Foundation Private Equity (FPE), a provider of bespoke secondary solutions across Asia and Prime Venture Partners (Prime VP), an early-stage India-focused VC fund, said that FPE has acquired all of the LP (limited partner) interests in Prime VP’s Fund 1 via a LP tender offer process. Prime VP’s Fund 1 is a Mauritius-based fund and the first investor in seven companies including edtech startup Quizizz, and fintech startup Happay (recently acquired by CRED). With this development, Prime VP has delivered a healthy, top-decile return to its Limited Partners in its 9th year of operation and has further extended the fund by four years. Singapore based Candor Asia Advisors Pte Ltd., a specialist in complex secondaries and GP-led deals, was the sole advisor to this transaction. The deal size was not disclosed.
Foundation Private Equity, started by industry veterans Jason Sambanju and Jeremy Foo, was formed in 2017 with a mission to provide innovative solutions to Limited Partners and General Partners at all points of their fund life cycle.
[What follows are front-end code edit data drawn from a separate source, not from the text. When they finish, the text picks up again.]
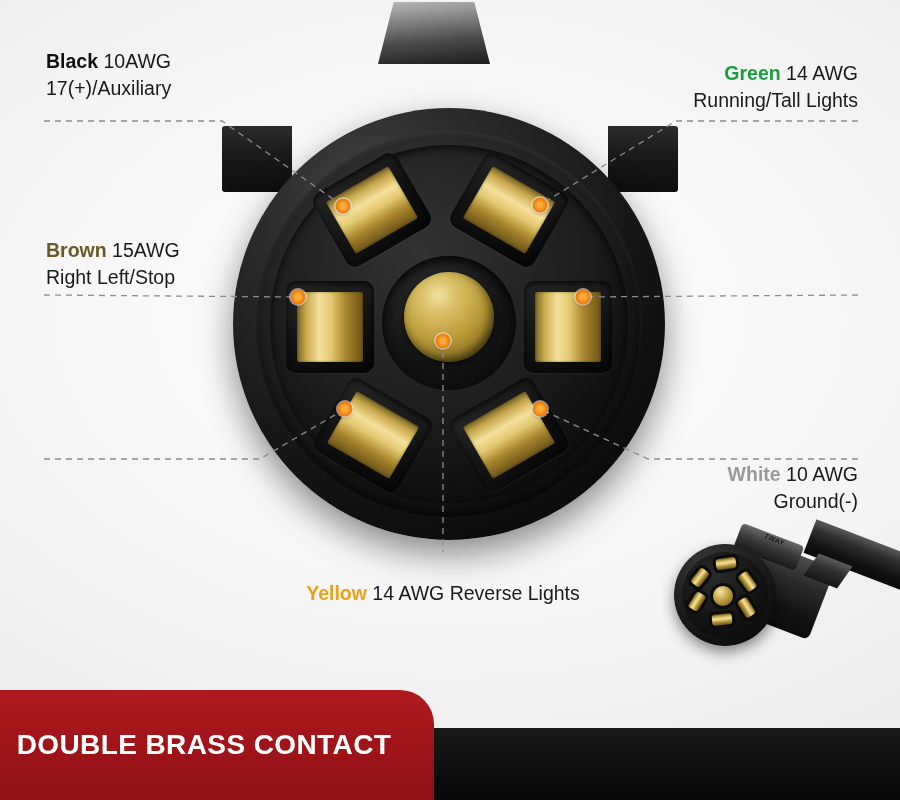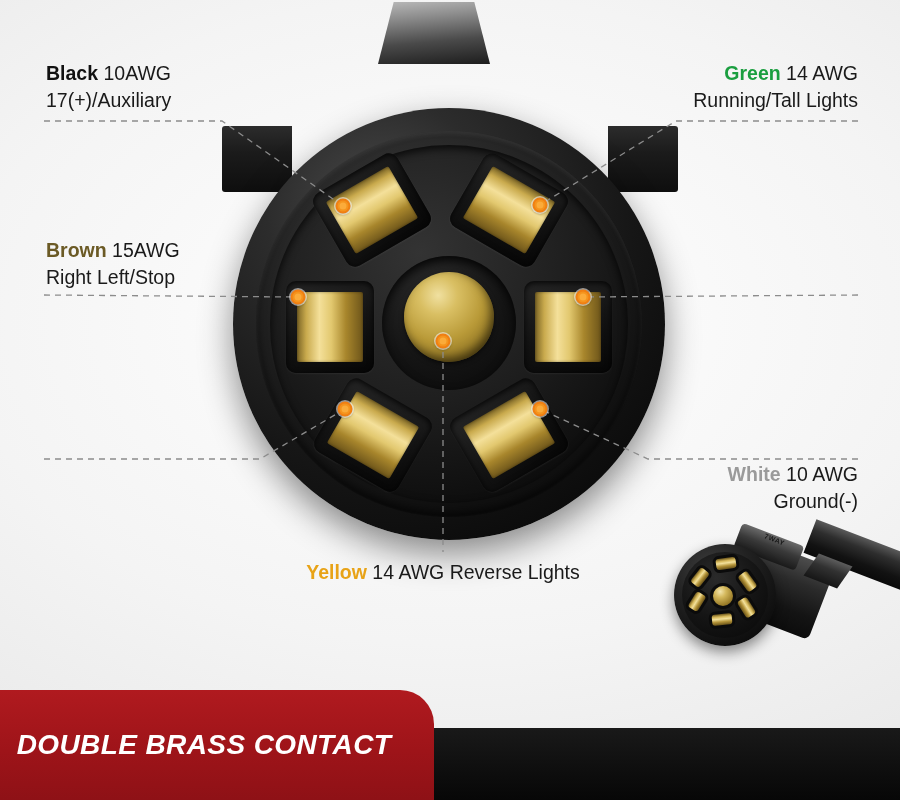--- a/index.html
+++ b/index.html
@@ -239,7 +239,7 @@
     </g>
   </svg>
 
-  <div class="label" style="left:46px; top:60px;">
+  <div class="label" style="left:46px; top:48px;">
     <span class="kw" style="color:#111111">Black</span>
     <span>10AWG</span><br>
     <span>17(+)/Auxiliary</span>

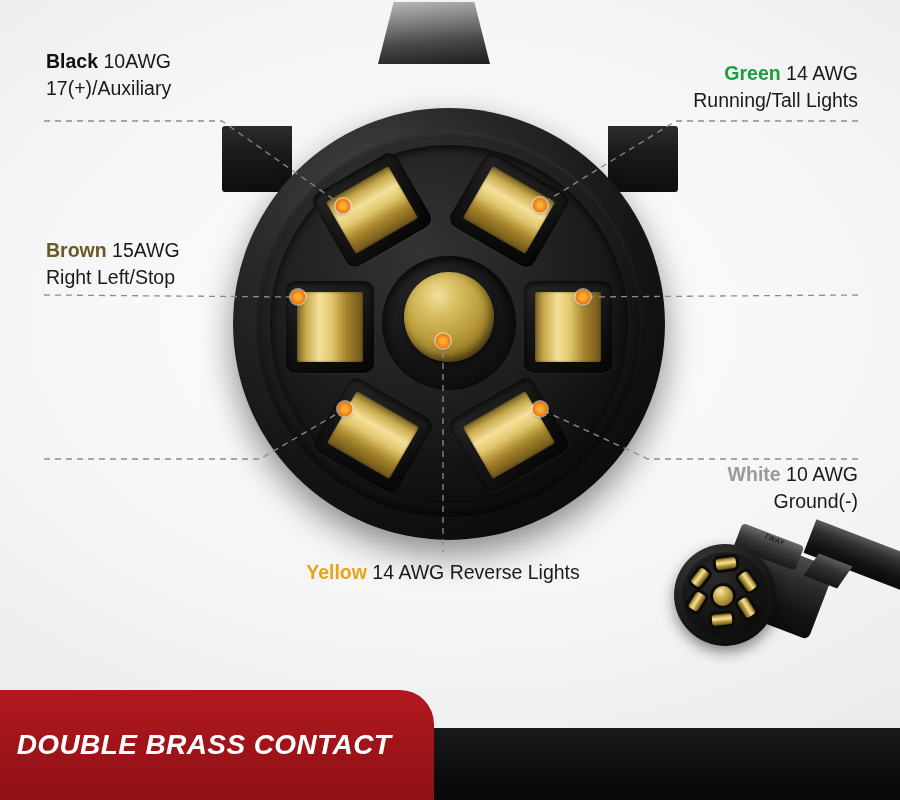--- a/index.html
+++ b/index.html
@@ -105,7 +105,7 @@
   }
   .label .kw { font-weight:bold; }
   .label.right { text-align:right; }
-  .label.center { text-align:center; }
+  .label.center { text-align:center;margin-top:21px; }
 
   
   #inset { position:absolute; z-index:15; }

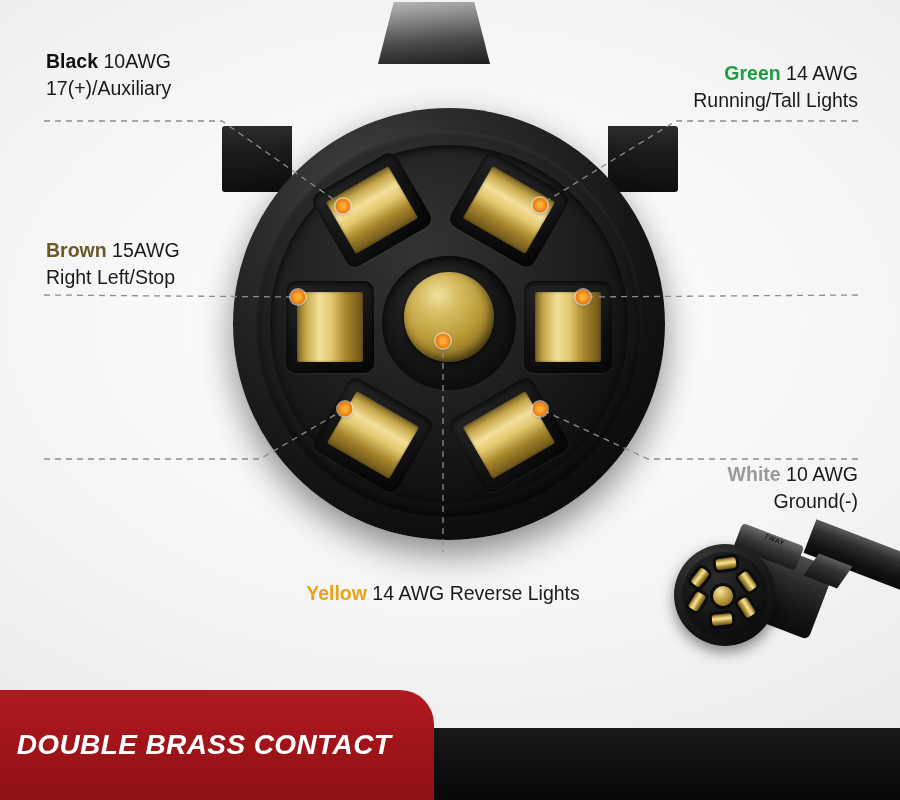--- a/index.html
+++ b/index.html
@@ -167,7 +167,7 @@
     padding-right:26px;
   }
   #banner .bl {
-    color:#ffffff; font-weight:bold; font-style:italic;
+    color:#ffffff; font-weight:bold; 
     font-size:28px; line-height:34px; letter-spacing:.4px;
     white-space:nowrap;
   }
With a flexible approach, FPE’s solutions are often highly customised in order to ensure full alignment with all stakeholders.
“The FPE team has taken a patient approach thus far with evaluating venture opportunities in India, and we are excited to be backing a very high-quality GP (general partner) team and portfolio with our first transaction in India,” said Jeremy Foo, co-founder and partner, Foundation Private Equity. “We have strong conviction in the value that Prime VP brings to their investee companies, and are excited about the journey ahead.”
Prime Venture Partners is an India-focussed early stage firm started in 2012 with an Indian advisory office led by Shripati Acharya, Sanjay Swamy, Bala Parthasarathy and Amit Somani. With a view of bringing Silicon Valley style professionalism to venture investing, Prime VP’s mission is to partner early with entrepreneurs and help build world-class technology companies that are addressing some of India’s most important problems. Currently in its Fund IV of $100 million, Prime VP is typically the first institutional investor and focuses on companies with an innovative approach to solving fundamental problems through technology. Prime VP has raised four funds since its inception and manages more than $ 250 million with investors including the International Finance Corporation (IFC), part of the World Bank Group and a top-tier university endowment, several family offices and institutions, and numerous global technology entrepreneurs.
“We were extremely happy with FPE’s approach to understanding the nuances and motivations of early-stage entrepreneurs,” said Sanjay Swamy, co-founder and managing partner, Priven Advisors, Advisory to Prime Venture Partners. “We’re also very appreciative of the work done by Soma Ghosal Dhar at CandorAsia in helping orchestrate a smooth process for all parties involved.”
Soma Ghosal Dhar, managing director Candor Asia Advisors Pte. Ltd, said such secondary restructurings offer a powerful second wind to high-quality portfolios managed by pedigreed GPs, while also providing much-needed liquidity at attractive return multiples to patient LPs.
With this fund extension, FPE now becomes the sole LP in Prime VP’s first fund that was originally raised in 2012. The companies under this fund include Quizziz, an interactive learning startup, Happay (acquired by CRED), a business expense, payments and travel management platform and Waggle, a US-based pet tech company. The other such firms include HackerEarth, a solutions provider to source, assess, upskill and engage software developer talent and Synup, a digital profile management and customer experience optimization solution for businesses. The other two firms include Vidgyor, an Adtech platform and Smartowner, a property investment management marketplace company.
The internet and digitisation boom in India has triggered a corresponding boom in the Indian startup ecosystem resulting in a huge influx of capital to early-stage companies. In 2021, Private Equity-Venture Capital (PE-VC) firms invested a record $63 billion across 1,202 deals in Indian startups. While the Indian startup ecosystem has recently started witnessing a spate of technology IPOs and mergers and acquisitions, fund-level secondary transactions and extensions have been few and far between, largely because such solutions require alignment of three stakeholders - Portfolio Companies, Fund Managers (VCs) and Limited Partners.